Eltern enterben ihr Kind – hohe Anforderungen an Testament (LG Frankenthal, Urt. v. 11.03.2021 – 8 O 308/20)

Wollen Eltern ihr Kind enterben, müssen die Gründe im Testament ausführlich geschildert werden. Das heißt, das Fehlverhalten des Kindes muss aus dem Testament eindeutig hervorgehen. Hat das Kind etwa seine Mutter geschlagen, sind im Testament der gesamte Sachverhalt und auch die Hintergründe darzustellen. An die wirksame Entziehung des Pflichtteils sind insofern hohe Anforderungen zu stellen. Dies geht aus einer Entscheidung des Landgerichts Frankenthal (LG Frankenthal) vom 11.03.2021 hervor (8 O 308/20).

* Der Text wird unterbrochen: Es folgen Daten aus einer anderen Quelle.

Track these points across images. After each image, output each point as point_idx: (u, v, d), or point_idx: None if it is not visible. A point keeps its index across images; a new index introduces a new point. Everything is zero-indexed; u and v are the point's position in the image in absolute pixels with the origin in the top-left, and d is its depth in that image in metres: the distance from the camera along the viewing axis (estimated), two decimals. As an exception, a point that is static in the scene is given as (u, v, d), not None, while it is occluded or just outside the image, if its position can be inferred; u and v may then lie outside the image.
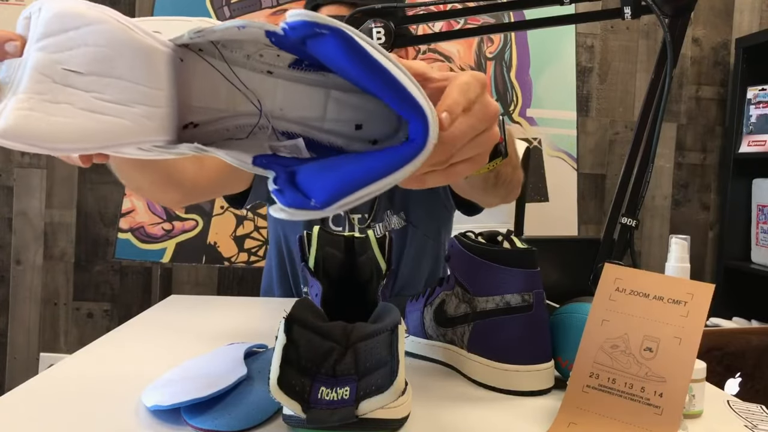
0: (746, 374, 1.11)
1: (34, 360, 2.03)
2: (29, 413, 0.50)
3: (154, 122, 0.39)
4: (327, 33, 0.35)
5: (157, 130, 0.39)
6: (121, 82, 0.38)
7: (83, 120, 0.36)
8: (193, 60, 0.43)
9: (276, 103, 0.45)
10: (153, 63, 0.39)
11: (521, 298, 0.60)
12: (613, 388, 0.52)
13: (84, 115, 0.36)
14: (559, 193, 2.14)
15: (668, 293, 0.53)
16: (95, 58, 0.37)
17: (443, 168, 0.43)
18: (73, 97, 0.36)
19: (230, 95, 0.45)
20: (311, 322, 0.46)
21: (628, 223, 0.69)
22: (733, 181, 2.14)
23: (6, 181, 2.01)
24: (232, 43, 0.42)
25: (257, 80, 0.44)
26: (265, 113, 0.45)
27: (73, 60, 0.37)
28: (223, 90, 0.44)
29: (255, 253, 2.05)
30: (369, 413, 0.42)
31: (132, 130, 0.38)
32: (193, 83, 0.43)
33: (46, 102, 0.36)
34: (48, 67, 0.36)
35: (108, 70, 0.37)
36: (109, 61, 0.37)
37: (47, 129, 0.35)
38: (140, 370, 0.62)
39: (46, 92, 0.36)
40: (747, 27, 2.20)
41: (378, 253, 0.61)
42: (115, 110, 0.37)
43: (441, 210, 1.15)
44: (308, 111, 0.45)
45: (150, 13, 2.00)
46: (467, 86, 0.42)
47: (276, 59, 0.43)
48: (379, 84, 0.36)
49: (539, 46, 2.12)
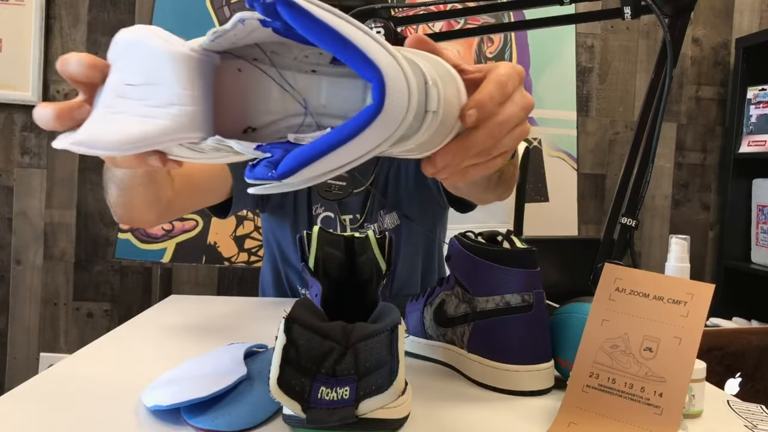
0: (746, 374, 1.11)
1: (34, 360, 2.03)
2: (29, 413, 0.50)
3: (187, 120, 0.42)
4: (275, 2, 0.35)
5: (189, 128, 0.43)
6: (160, 87, 0.42)
7: (133, 125, 0.42)
8: (249, 69, 0.46)
9: (320, 100, 0.47)
10: (182, 67, 0.42)
11: (521, 298, 0.60)
12: (613, 388, 0.52)
13: (134, 120, 0.42)
14: (559, 193, 2.14)
15: (668, 293, 0.53)
16: (142, 70, 0.43)
17: (486, 160, 0.44)
18: (128, 106, 0.42)
19: (281, 98, 0.47)
20: (311, 322, 0.46)
21: (628, 223, 0.69)
22: (733, 181, 2.14)
23: (6, 181, 2.01)
24: (282, 48, 0.45)
25: (303, 80, 0.46)
26: (310, 111, 0.47)
27: (130, 75, 0.43)
28: (274, 94, 0.47)
29: (255, 253, 2.05)
30: (369, 413, 0.42)
31: (169, 128, 0.42)
32: (251, 89, 0.47)
33: (109, 113, 0.43)
34: (117, 84, 0.43)
35: (151, 78, 0.42)
36: (152, 71, 0.42)
37: (108, 137, 0.42)
38: (140, 370, 0.62)
39: (112, 105, 0.43)
40: (747, 27, 2.20)
41: (378, 253, 0.61)
42: (157, 113, 0.42)
43: (434, 207, 1.15)
44: (349, 103, 0.46)
45: (150, 13, 2.00)
46: (506, 78, 0.42)
47: (319, 57, 0.45)
48: (333, 46, 0.35)
49: (539, 46, 2.12)
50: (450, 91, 0.40)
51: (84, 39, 2.00)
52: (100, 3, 2.00)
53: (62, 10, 1.99)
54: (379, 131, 0.35)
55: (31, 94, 1.97)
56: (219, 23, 2.02)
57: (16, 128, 2.00)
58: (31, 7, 1.95)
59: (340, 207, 1.10)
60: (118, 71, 0.44)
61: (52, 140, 1.82)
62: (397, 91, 0.35)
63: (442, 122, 0.40)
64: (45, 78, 1.99)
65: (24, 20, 1.95)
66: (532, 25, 0.83)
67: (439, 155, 0.42)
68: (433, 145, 0.43)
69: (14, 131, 2.00)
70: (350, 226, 1.10)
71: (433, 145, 0.43)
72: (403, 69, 0.35)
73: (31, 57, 1.96)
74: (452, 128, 0.42)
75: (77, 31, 2.00)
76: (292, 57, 0.45)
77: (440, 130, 0.41)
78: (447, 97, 0.39)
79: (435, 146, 0.43)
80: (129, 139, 0.41)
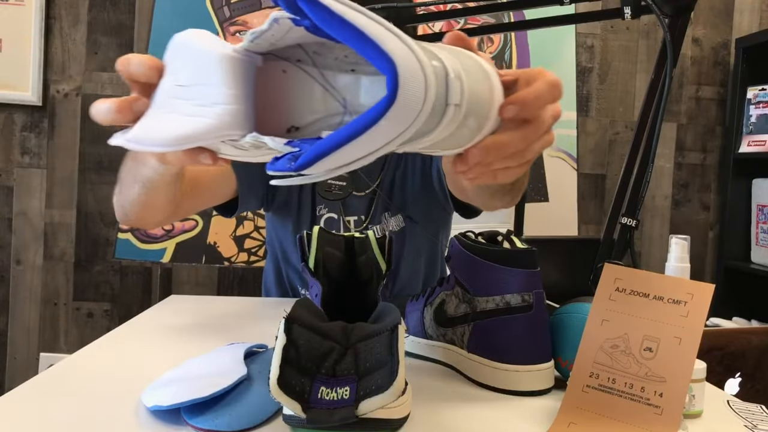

Körperliche Gewalt gegen die Eltern

Dass das Verhältnis zwischen Eltern und ihrem erwachsenen Kind zerrüttet ist, ist leider keine Seltenheit. In einem vom LG Frankenthal entschiedenen Fall war das Verhältnis sogar so zerrüttet, dass der erwachsene Sohn seine Mutter geschlagen haben soll. Dabei habe die Mutter eine Schädelprellung erlitten. So steht es zumindest im Testament der Eltern.

Kind wird enterbt

Aufgrund dieses Vorfalls enterbten die Eltern ihren Sohn. Mit notariellem Erbvertrag entzogen die Eltern ihrem Sohn den gesetzlichen Pflichtteil. An Stelle des Sohnes sollte eine soziale Einrichtung bedacht werden. Nach dem Tod wurde der gesetzliche Pflichtteil des Sohnes an die Einrichtung ausgezahlt. Der Sohn ging leer aus.

Klage auf Auszahlung des Pflichtteils

Hiermit war er jedoch überhaupt nicht einverstanden und erhob gegen die Einrichtung Klage auf Auszahlung „seines“ 50%igen Pflichtteils, mit Erfolg.

Das LG Frankenthal gab dem Sohn Recht.

Ausführliche Begründung im Testament

Die Schilderungen im Testament reichten für die Entziehung des Pflichtteils nicht aus, so das Gericht. Um zu verhindern, dass Gründe später nachgeschoben werden, muss das maßgebliche Fehlverhalten im Testament eindeutig geschildert werden. Hierauf weist das Gericht hin.

Im Fall hier hätten die Eltern neben der umfangreichen Schilderung der körperlichen Auseinandersetzung auch die Hintergründe, die dazu geführt haben, darstellen müssen, so das Gericht. Hieran fehlte es jedoch im Testament.

Wie der Streit tatsächlich abgelaufen ist und welche Hintergründe dazu führten, konnte im Gerichtsverfahren nicht aufgeklärt werden. Die Ausführungen im Testament waren nach Auffassung des LG Frankenthal nicht ausreichend.

Schweres Vergehen

Nur ein schweres Vergehen gegen den Erblasser kann zu einer Entziehung des Pflichtteils führen. Die Anforderungen an die Darstellung des maßgeblichen Vergehens im Testament sind dementsprechend hoch. Hierauf weist das LG Frankenthal in seinem Urteil hin.

Auch wenn der Sohn seine Mutter geschlagen haben sollte, so wäre nach Auffassung des Gerichts denkbar, dass dies im Affekt geschehen ist. Die genauen Umstände ließen sich jedenfalls nicht mehr aufklären.

Auszahlung des Pflichtteils an den Sohn

Allein die im Testament geschilderte Tatsache, der Sohn habe die Mutter mehrfach geschlagen, genügt nach Auffassung des LG Frankenthal in jedem Fall nicht. Damit ist dem Sohn der gesetzliche Pflichtteil nicht wirksam entzogen worden. Ihm stehen 50% des Erbes zu. Die soziale Einrichtung muss den ihr zugesprochenen Betrag an den Sohn auszahlen und die Kosten des Rechtsstreits tragen.

Die Entscheidung des LG Frankenthal ist rechtskräftig.